Provided records —
* * * *
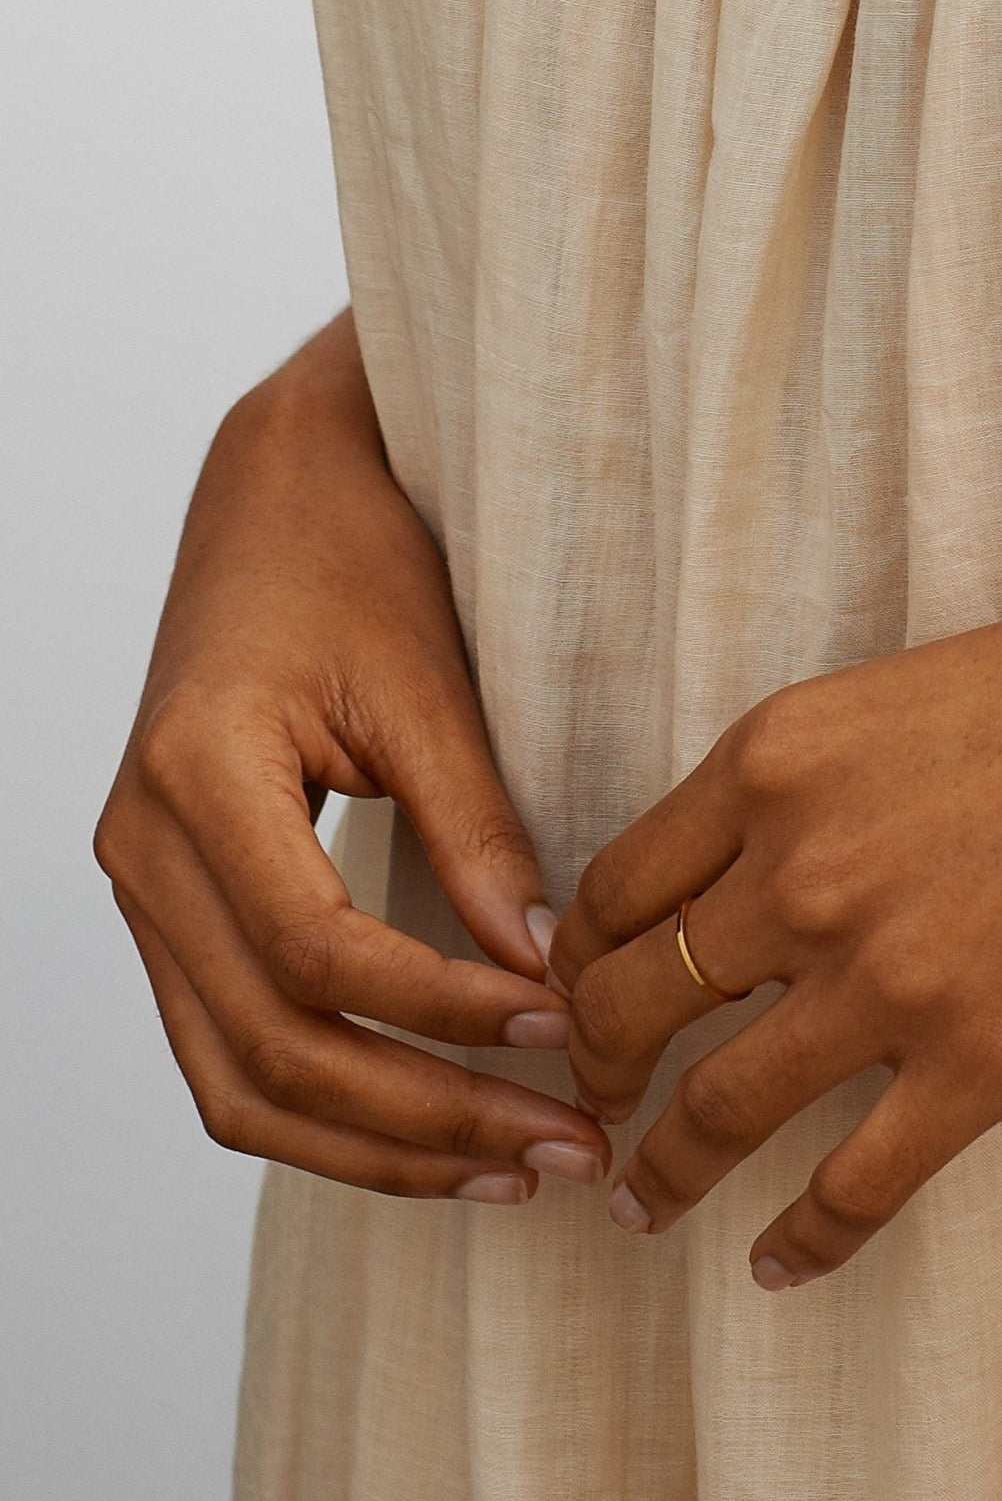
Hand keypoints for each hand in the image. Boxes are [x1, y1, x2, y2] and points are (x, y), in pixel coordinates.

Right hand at [95, 310, 609, 1203]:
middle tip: (565, 1148)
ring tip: (507, 1168)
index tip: (564, 1028)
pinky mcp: (178, 907)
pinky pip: (230, 1049)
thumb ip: (475, 832)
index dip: (445, 1012)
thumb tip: (539, 970)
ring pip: (239, 1083)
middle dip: (427, 1120)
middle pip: (271, 1049)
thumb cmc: (346, 560)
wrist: (274, 500)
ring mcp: (145, 889)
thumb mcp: (422, 685)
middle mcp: (142, 850)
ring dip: (375, 1144)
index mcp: (193, 776)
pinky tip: (427, 1127)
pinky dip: (327, 1107)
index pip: (316, 953)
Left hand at [547, 622, 1001, 1285]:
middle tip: (595, 1092)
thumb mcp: (845, 714)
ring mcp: (886, 978)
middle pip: (632, 1000)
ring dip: (663, 1171)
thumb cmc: (994, 715)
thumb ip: (753, 795)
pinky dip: (807, 1239)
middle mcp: (802, 877)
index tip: (574, 988)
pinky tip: (774, 1263)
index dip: (573, 957)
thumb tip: (677, 884)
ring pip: (719, 1108)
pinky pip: (860, 1182)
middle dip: (593, 1063)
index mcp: (763, 772)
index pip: (613, 889)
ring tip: (636, 1203)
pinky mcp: (976, 1059)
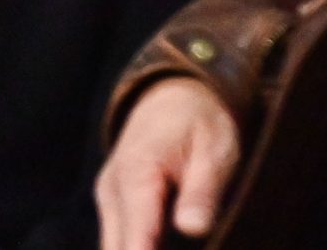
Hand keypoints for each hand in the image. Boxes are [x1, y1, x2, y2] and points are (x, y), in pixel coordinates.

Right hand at [96, 76, 242, 249]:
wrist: (176, 92)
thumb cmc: (201, 120)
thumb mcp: (215, 150)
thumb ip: (202, 191)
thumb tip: (192, 229)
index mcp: (137, 175)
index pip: (136, 241)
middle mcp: (114, 191)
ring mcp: (111, 198)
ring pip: (113, 248)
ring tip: (188, 249)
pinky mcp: (117, 205)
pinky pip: (120, 241)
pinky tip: (157, 248)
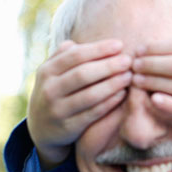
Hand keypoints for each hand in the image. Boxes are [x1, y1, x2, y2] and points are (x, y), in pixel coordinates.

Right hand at [27, 39, 132, 168]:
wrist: (42, 128)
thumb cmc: (57, 92)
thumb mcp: (54, 73)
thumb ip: (67, 56)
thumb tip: (88, 43)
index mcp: (47, 71)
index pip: (75, 55)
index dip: (99, 49)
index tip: (120, 45)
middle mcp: (49, 89)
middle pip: (83, 74)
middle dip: (109, 66)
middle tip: (128, 61)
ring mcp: (58, 110)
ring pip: (89, 95)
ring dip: (112, 84)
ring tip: (129, 76)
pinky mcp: (68, 127)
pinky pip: (93, 113)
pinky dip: (109, 102)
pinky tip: (122, 94)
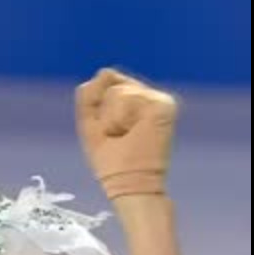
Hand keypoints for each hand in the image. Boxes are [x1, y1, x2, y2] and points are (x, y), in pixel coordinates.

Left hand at [76, 68, 177, 200]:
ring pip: (118, 90)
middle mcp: (148, 98)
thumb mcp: (90, 123)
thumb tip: (105, 71)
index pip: (106, 81)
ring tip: (125, 135)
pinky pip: (127, 97)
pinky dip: (120, 117)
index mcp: (133, 101)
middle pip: (109, 82)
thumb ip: (89, 94)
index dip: (97, 106)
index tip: (108, 131)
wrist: (129, 183)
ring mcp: (157, 100)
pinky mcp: (164, 104)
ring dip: (111, 118)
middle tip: (117, 134)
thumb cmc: (110, 161)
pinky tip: (133, 131)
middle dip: (103, 112)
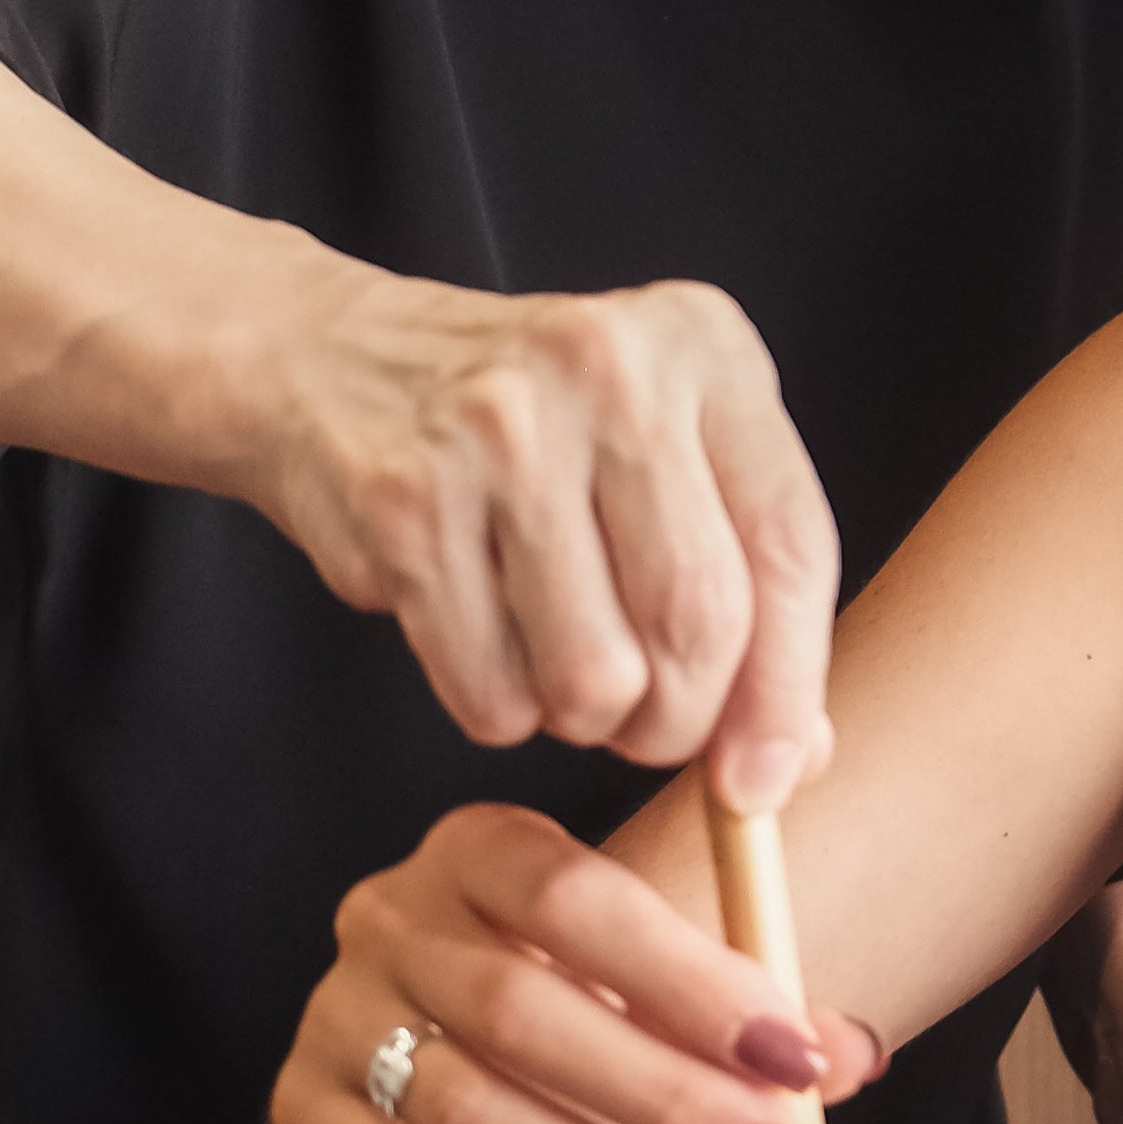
* * * *
Activity —
Only the records, copied exactly and without pictures, should make up the answer.

Result —
Hand keypoints for each hand in the image. Boxes are [x1, y1, x2, y2] and points are (x, y), in pixel coordinates.

Right hand at [95, 310, 609, 1203]:
middle tip: (565, 1148)
ring tip: (507, 1168)
index tip: (564, 1028)
pinky mcp: (178, 907)
pinky pip: (230, 1049)
thumb ip: (475, 832)
index dip: (445, 1012)
thumb tip: (539, 970)
ring pip: (239, 1083)
middle dip: (427, 1120)
middle pip: (271, 1049)
thumb cmc: (346, 560)
wrist: (274, 500)
ring mcp: (145, 889)
thumb mcp: (422, 685)
middle mcp: (142, 850)
ring dip: (375, 1144)
index mcp: (193, 776)
pinky tip: (427, 1127)
pinky dip: (327, 1107)
index pip: (316, 953)
Left hand at [547, 622, 1001, 1285]:
middle tip: (595, 1092)
thumb mcp: (845, 714)
ring mcp: (886, 978)
middle pip: (632, 1000)
ring dip: (663, 1171)
thumb cmc: (994, 715)
thumb ip: (753, 795)
pinky dip: (807, 1239)
middle mcp: (802, 877)
index tip: (574, 988)
pinky tip: (774, 1263)
index dip: (573, 957)
thumb tip: (677, 884)
ring pip: (719, 1108)
pinky pip: (860, 1182)
middle dip: (593, 1063)
index mcp: (763, 772)
index pip: (613, 889)
ring tip: (636, 1203)
pinky mcp: (976, 1059)
Hand keypoints for each hand in the image. Boxes are [x1, y1, x2, y2] and points are (x, y), in pixel coordinates.

Right hand at [96, 76, 242, 249]:
wrist: (176, 92)
thumb cmc: (201, 120)
thumb mcp: (215, 150)
thumb ip: (202, 191)
thumb tip: (192, 229)
index mcp: (137, 175)
index pip: (136, 241)
middle mcp: (114, 191)
ring mcp: (111, 198)
ring pip: (113, 248)
ring tip: (188, 249)
pinky mcp: (117, 205)
pinky pip: (120, 241)
pinky tip: (157, 248)
Hand keypoints for each hand in the image. Boxes are [x1, y1, x2, y2] and points are (x, y), in pixel coordinates.

Right hand at [27, 39, 132, 168]:
wrist: (42, 128)
thumb cmc: (57, 92)
thumb mcp: (54, 73)
thumb ip: (67, 56)
thumb tip: (88, 43)
index mcp: (47, 71)
index pip: (75, 55)
index dip: (99, 49)
index tip: (120, 45)
middle mcp: (49, 89)
middle pip: (83, 74)
middle dip: (109, 66)
middle tip: (128, 61)
ring mcp: (58, 110)
ring pip: (89, 95)
ring dip: (112, 84)
ring tip: (129, 76)
pinky mcp: (68, 127)
pinky pip: (93, 113)
pinky dip: (109, 102)
pinky tip: (122, 94)
Hand keypoints for each hand in the image. Boxes are [x1, y1, x2, y2] and points are (x, y), in pixel coordinates.

Left hand at [76, 68, 177, 200]:
ring pip: (118, 90)
middle mcp: (148, 98)
thumb mcp: (90, 123)
thumb tip: (105, 71)
index pip: (106, 81)
ring tip: (125, 135)
pinky pip: (127, 97)
pinky dip: (120, 117)
index mcp: (133, 101)
middle pip: (109, 82)
thumb ip: (89, 94)
index dip: (97, 106)
index tip: (108, 131)
wrist: (129, 183)
ring mcp: (157, 100)
pinky mcp: (164, 104)
ring dip: (111, 118)
middle tip: (117, 134)
thumb cmc: (110, 161)
pinky tip: (133, 131)
middle dip: (103, 112)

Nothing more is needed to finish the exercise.